Granny and Grandpa lived in the U.K., whereas we lived in Switzerland, and then Israel. We saw each other rarely, every few years. I chrished the little time I spent with Granny–she radiated so much warmth and love.
I can’t say the same about grandpa. He radiated no warmth and I felt no kinship with him.I want to believe he loved me, in his own way, but it was hard to tell.
Granny wasn’t happy in her marriage. Even as a young child I sensed it. Her behavior when Grandpa was there was so very different from when he was not. It was as if she felt free to be herself when he wasn’t around.
Granny was a story teller and her stories mesmerized me. A few years ago, Dad gave me one of her notebooks, where she wrote about her adventures. Were her genes responsible for the writer in me?
When I was a teenager, Dad marveled at how much I looked like her. I was thrilled. I knew how much he loved her. Mum believed that our resemblance was one of the reasons Dad and I were so close.
A few days after my second surgery, Dad sent me a poem he wrote about her. It breathed love, for Granny and for me.
“Your grandmother was 30 when I was conceived.
By the time I was born she was married and Jewish
(Moses Gaster was a wise and learned Rabbi).
How did it happen? While ‘motoring’ in the country?
(She loved the country, he liked to drive.)
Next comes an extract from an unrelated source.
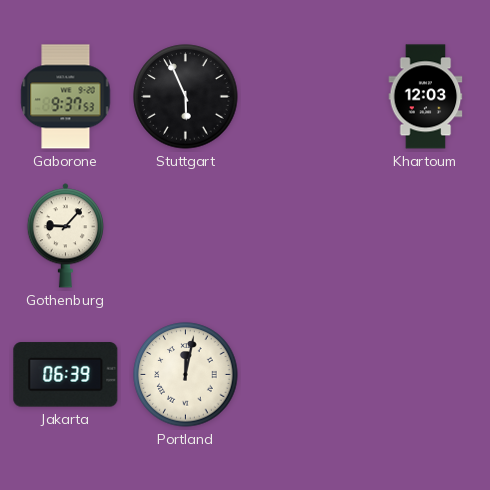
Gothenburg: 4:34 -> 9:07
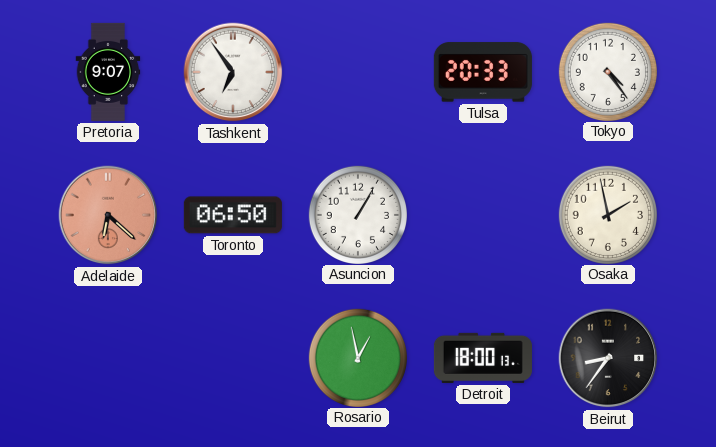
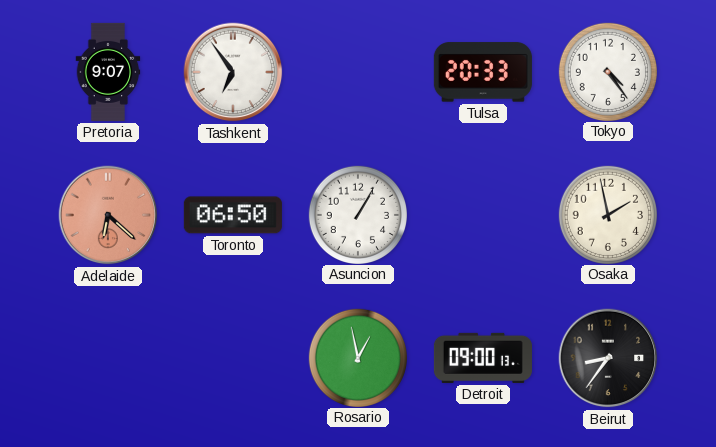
Detroit: 18:00 -> 09:00
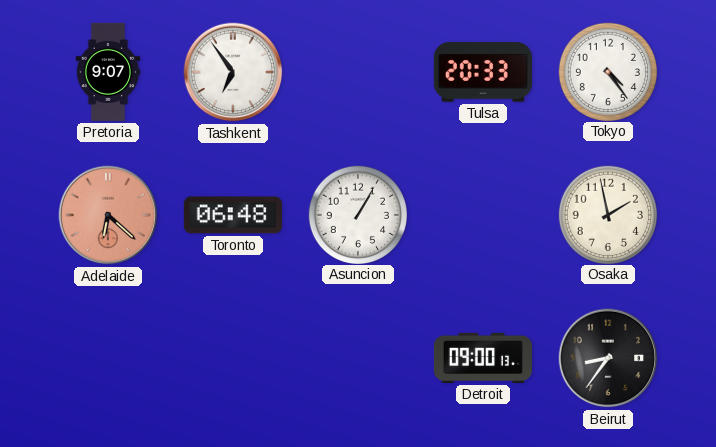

She always jumped from one life to the next
And told us her stories when we were just kids.
A teenager in Cornwall, her first, unrequited love,
Running away to play at being a French teacher,
Surviving on porridge at Liverpool Training College.
She taught ballroom dancing at Elsa Wells’ school,.
Your grandfather was one of her pupils.
In the States she found some real independence,
Then lost it when grandpa met us at Euston.
Found friends once more, with theatre and horses.
Her warmth and compassion made her good friends,
She loved to read and knew to write letters.
(So little is left in her strong, spiky script,
So few of her books survive on Mike’s shelves.)
You two seem so similar, in so many ways.”